How much does the 2026 ABP Pediatric Hematology-Oncology exam cost?
The 2026 standard registration fee is $2,242. The regular (late) registration fee is $2,992, which includes a $750 processing fee. Cancellation and refund policies follow ABP published deadlines; full forfeiture applies near the exam date. Retakes within the 7-year qualification window require re-registration and full fee payment.
How is the exam scored?
The ABP uses criterion-referenced scoring with a cut-score set in advance by subject-matter experts using the modified Angoff method. A candidate's result depends on performance relative to the fixed standard, not on how other candidates perform. Scores are reported on a scaled basis (not percentages of questions correct). Results are typically posted approximately 2-3 months after the exam administration.
What are the highest-yield topics on this exam?
High-yield domains include: sickle cell disease management (TCD screening, hydroxyurea, acute chest syndrome, stroke prevention), pediatric ALL cytogenetics (Ph+, ETV6-RUNX1, KMT2A, hyperdiploid/hypodiploid) and MRD-guided therapy, APL recognition and emergent ATRA/arsenic trioxide induction, neuroblastoma INRG + MYCN, rhabdomyosarcoma embryonal vs alveolar (PAX-FOXO1), Ewing sarcoma (EWSR1-FLI1), hemophilia A/B management including emicizumab and inhibitor handling, ITP vs HUS vs TTP differentiation, febrile neutropenia empiric therapy, tumor lysis syndrome prophylaxis/management, HSCT GVHD and VOD, and LCH (BRAF V600E) and HLH diagnosis.
How should I study for this exam?
Use a structured 6-12 month plan during or after fellowship. Start with leukemias and lymphomas (highest weighting combined), then pediatric solid tumors with molecular genetics, then classical hematology (sickle cell — highest single-topic weight, hemophilia, ITP, HUS/TTP, bone marrow failure). Finish with HSCT, supportive care, and scholarly activities. Take 2-3 timed full-length practice exams. Integrate the ABP content outline, WHO 2022 Hematolymphoid Classification, WHO 2021 CNS Tumors Classification, Lanzkowsky's Manual of Pediatric Hematology and Oncology, Nathan and Oski's Hematology and Oncology of Infancy and Childhood, and ASH/ASPHO guidelines.

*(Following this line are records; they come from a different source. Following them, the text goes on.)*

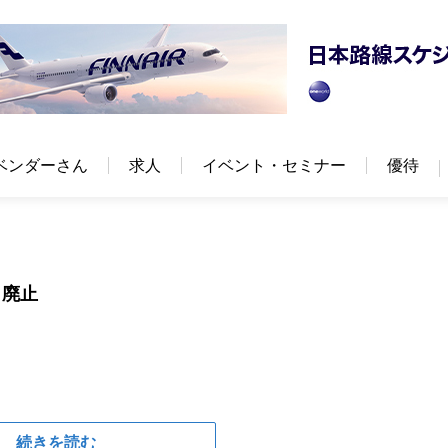
ベンダーさん
求人
イベント・セミナー
優待
も廃止
続きを読む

How long is my certification valid?
ABP subspecialty certifications issued since 1988 are time-limited. To remain board-certified, diplomates must enroll in and complete Maintenance of Certification (MOC) every 5 years, including licensure verification, lifelong learning and self-assessment activities (Part 2), an assessment of knowledge (Part 3 — MOCA-Peds or traditional exam), and improvement in medical practice (Part 4).